Jakob Augstein und weitere Journalisten solidarisieren sich mit Nemi El-Hassan Nemi El-Hassan (Foto: Tilman Schenk/WDR)

„Wir [...] bitten den WDR, die Entscheidung über die Moderation der Sendung ,Quarks‘ auf Basis ihrer Qualifikationen und ihrer heutigen Positionen zu treffen und entsprechend die Zusammenarbeit mit Nemi El-Hassan wie ursprünglich geplant wieder aufzunehmen“", heißt es in einem offenen Brief, den viele Journalisten unterzeichnet haben. Was der WDR dazu sagt.

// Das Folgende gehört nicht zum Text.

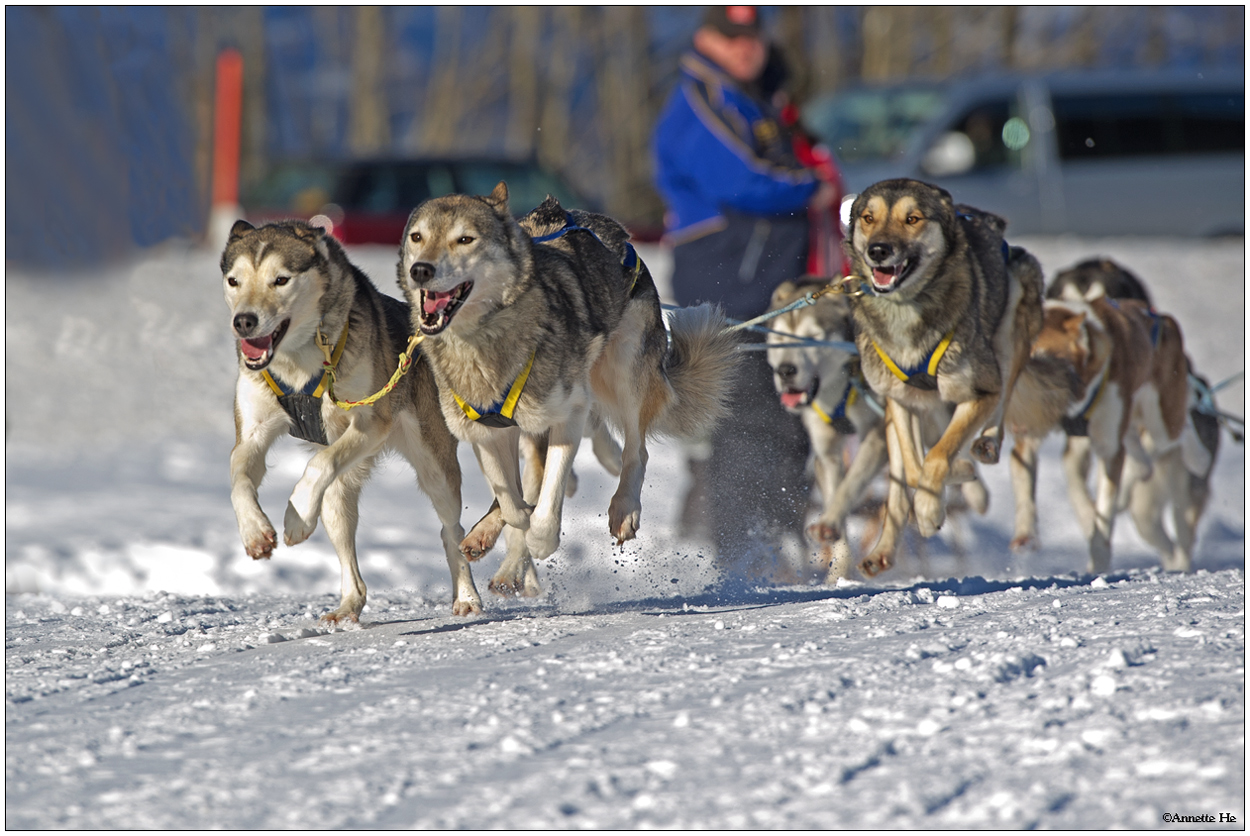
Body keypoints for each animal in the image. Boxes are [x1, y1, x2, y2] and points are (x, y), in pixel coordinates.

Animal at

Köln – Die wegen ihrer Teilnahme an einer Al-Kuds-Demo vor einigen Jahren jüngst in die Kritik geratene Journalistin Nemi El-Hassan hat in einem Offenen Brief Zuspruch bekommen. Das Schreiben, unter dem Hunderte Namen – darunter auch mehrere prominente aus der Medienbranche – stehen, wurde in der Nacht zum Montag ins Netz gestellt. Darin heißt es, man solidarisiere sich mit El-Hassan, rufe zur Besonnenheit auf und bitte den Westdeutschen Rundfunk (WDR), die Entscheidung über die Moderation der Sendung „Quarks“ auf Basis ihrer Qualifikationen und ihrer heutigen Positionen zu treffen und die Zusammenarbeit wie ursprünglich geplant wieder aufzunehmen.

 

„Alles andere wäre ein fatales Signal. Denn das würde bedeuten, dass Menschen in unserer Gesellschaft eine positive Entwicklung nicht zugestanden wird“, heißt es in dem Brief. An anderer Stelle wurde ausgeführt, El-Hassan werde aufgrund ihrer palästinensischen Herkunft und ihrer muslimischen Identität zur Zielscheibe von Hass und Hetze. Zu den Unterzeichnern gehören zum Beispiel Jakob Augstein, Verleger des „Freitag“, der Journalist Tilo Jung (Jung & Naiv) und die Publizistin Carolin Emcke.

 

Am Montag teilte der WDR auf dpa-Anfrage mit, der Sender nehme die Unterstützung für El-Hassan, ausgedrückt in einem offenen Solidaritätsbrief, wahr. „Gleichzeitig bitten wir um Verständnis, dass wir uns dazu inhaltlich aktuell nicht äußern. Wir hatten angekündigt, in dieser Angelegenheit sorgfältig in Ruhe und ohne Druck von außen zu prüfen und eine Entscheidung zu treffen.“

 

Hintergrund: Bei den alljährlichen Al-Kuds-Demonstrationen in Berlin waren in der Vergangenheit immer wieder antisemitische Parolen gerufen und Symbole der pro-iranischen libanesischen Hisbollah-Bewegung gezeigt worden. Gegen die Hisbollah hat Bundesinnenminister Horst Seehofer (CSU) ein Betätigungsverbot erlassen.

 

Am Al-Kuds-Tag, der am Ende des muslimischen Fastenmonats Ramadan liegt, ruft der Iran jedes Jahr zur Eroberung Jerusalems auf. Hintergrund ist die Besetzung Ost-Jerusalems durch Israel während des Sechstagekrieges 1967. Al-Kuds ist der arabische Name für Jerusalem.

 

Der ganze Fall war durch Berichterstattung der „Bild-Zeitung“ ins Rollen gekommen: Die Zeitung hatte bekanntgemacht, dass die Journalistin vor mehreren Jahren bei einer Al-Kuds-Demo in Berlin war. Daraufhin hatte sich El-Hassan von der Demo im Jahr 2014 distanziert und in einem Statement mitgeteilt: „An den Al-Kuds-Demos vor sieben Jahren in Berlin teilzunehmen, war ein Fehler.“

Der WDR teilte anschließend mit, dass er den geplanten Start der Moderation von El-Hassan bei der Wissenschaftssendung „Quarks“ vorerst aussetze. Eigentlich hätte die 28-Jährige im November anfangen sollen. „Die Vorwürfe gegen sie wiegen schwer. Es wiegt aber auch schwer, einer jungen Journalistin eine berufliche Entwicklung zu verwehren. Deshalb ist eine sorgfältige Prüfung geboten“, hieß es vom Sender.

 

Der ganze Fall rund um das Bekanntwerden der Teilnahme an der Al-Kuds-Demo hatte zu einer heftig geführten Kontroverse auch im Internet geführt.